- [Written task]:
From the records that follow, copy every line in which "Página" appears.

- [Saved data entries]:
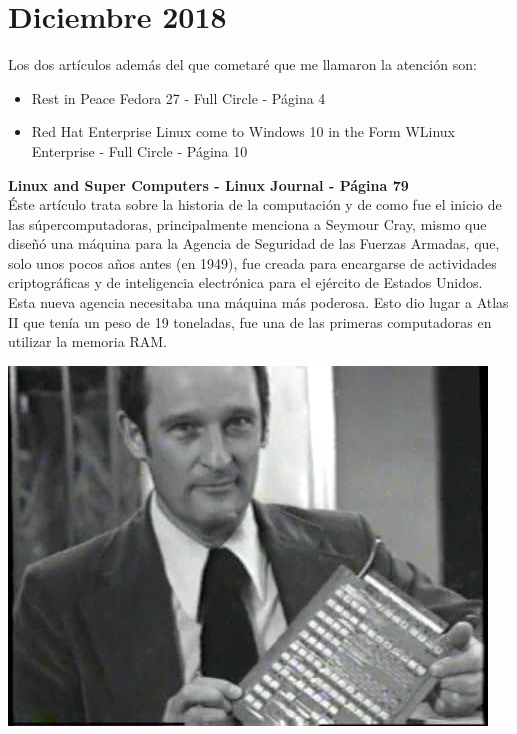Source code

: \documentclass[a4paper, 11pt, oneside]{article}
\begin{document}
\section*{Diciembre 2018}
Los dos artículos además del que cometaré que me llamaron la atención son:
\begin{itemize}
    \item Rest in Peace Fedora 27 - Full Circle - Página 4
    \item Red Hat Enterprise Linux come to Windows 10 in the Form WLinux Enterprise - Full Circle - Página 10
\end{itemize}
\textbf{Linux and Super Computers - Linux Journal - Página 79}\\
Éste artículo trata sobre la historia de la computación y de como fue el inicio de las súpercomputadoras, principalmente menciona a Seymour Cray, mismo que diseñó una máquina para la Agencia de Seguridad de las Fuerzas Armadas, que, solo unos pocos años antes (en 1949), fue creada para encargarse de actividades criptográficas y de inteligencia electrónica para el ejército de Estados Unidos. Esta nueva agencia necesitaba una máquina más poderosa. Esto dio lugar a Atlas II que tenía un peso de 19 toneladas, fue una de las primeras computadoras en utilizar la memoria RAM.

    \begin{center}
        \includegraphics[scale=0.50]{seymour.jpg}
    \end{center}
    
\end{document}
* * *
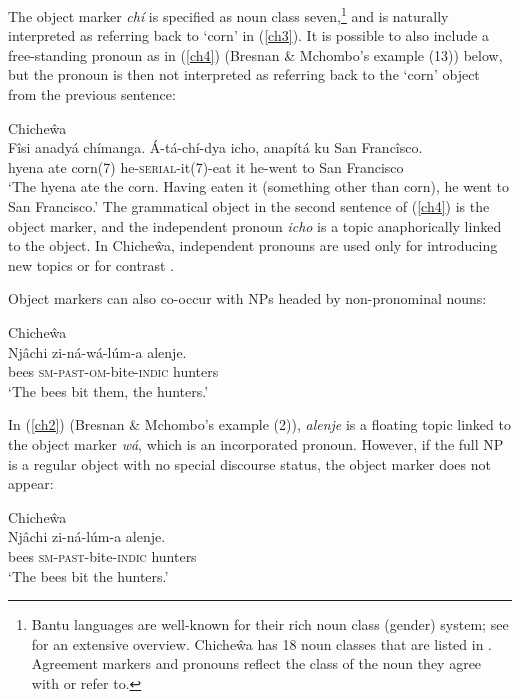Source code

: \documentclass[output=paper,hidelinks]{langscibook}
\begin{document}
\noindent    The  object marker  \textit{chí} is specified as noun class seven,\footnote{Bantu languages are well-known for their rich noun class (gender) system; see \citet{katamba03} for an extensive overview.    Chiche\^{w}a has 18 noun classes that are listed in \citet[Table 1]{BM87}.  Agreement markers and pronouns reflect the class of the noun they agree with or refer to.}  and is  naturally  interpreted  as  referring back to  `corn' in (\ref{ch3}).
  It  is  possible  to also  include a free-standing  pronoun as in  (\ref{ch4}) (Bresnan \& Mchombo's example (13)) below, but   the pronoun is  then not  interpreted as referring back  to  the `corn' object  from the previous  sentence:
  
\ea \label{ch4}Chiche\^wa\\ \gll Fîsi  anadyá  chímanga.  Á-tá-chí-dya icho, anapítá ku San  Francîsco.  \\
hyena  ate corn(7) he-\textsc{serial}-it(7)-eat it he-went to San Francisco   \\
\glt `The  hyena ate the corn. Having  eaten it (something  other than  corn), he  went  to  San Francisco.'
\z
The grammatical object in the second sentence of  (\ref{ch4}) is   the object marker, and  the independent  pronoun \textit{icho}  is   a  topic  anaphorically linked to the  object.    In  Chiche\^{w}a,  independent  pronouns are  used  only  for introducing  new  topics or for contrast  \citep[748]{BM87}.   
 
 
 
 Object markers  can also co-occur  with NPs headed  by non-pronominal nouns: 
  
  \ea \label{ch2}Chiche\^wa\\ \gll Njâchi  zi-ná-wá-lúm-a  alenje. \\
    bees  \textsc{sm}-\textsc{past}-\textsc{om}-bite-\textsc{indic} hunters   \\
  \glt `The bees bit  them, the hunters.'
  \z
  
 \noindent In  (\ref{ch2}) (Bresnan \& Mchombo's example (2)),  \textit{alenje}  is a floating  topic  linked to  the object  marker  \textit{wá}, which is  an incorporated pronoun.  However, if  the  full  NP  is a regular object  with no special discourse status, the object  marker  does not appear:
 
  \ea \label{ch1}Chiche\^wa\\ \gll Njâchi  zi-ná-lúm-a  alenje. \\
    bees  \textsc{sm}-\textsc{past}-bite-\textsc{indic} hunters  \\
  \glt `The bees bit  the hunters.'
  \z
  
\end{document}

- [Task result]:
    \item Rest in Peace Fedora 27 - Full Circle - Página 4
    \item Red Hat Enterprise Linux come to Windows 10 in the Form WLinux Enterprise - Full Circle - Página 10
\textbf{Linux and Super Computers - Linux Journal - Página 79}\\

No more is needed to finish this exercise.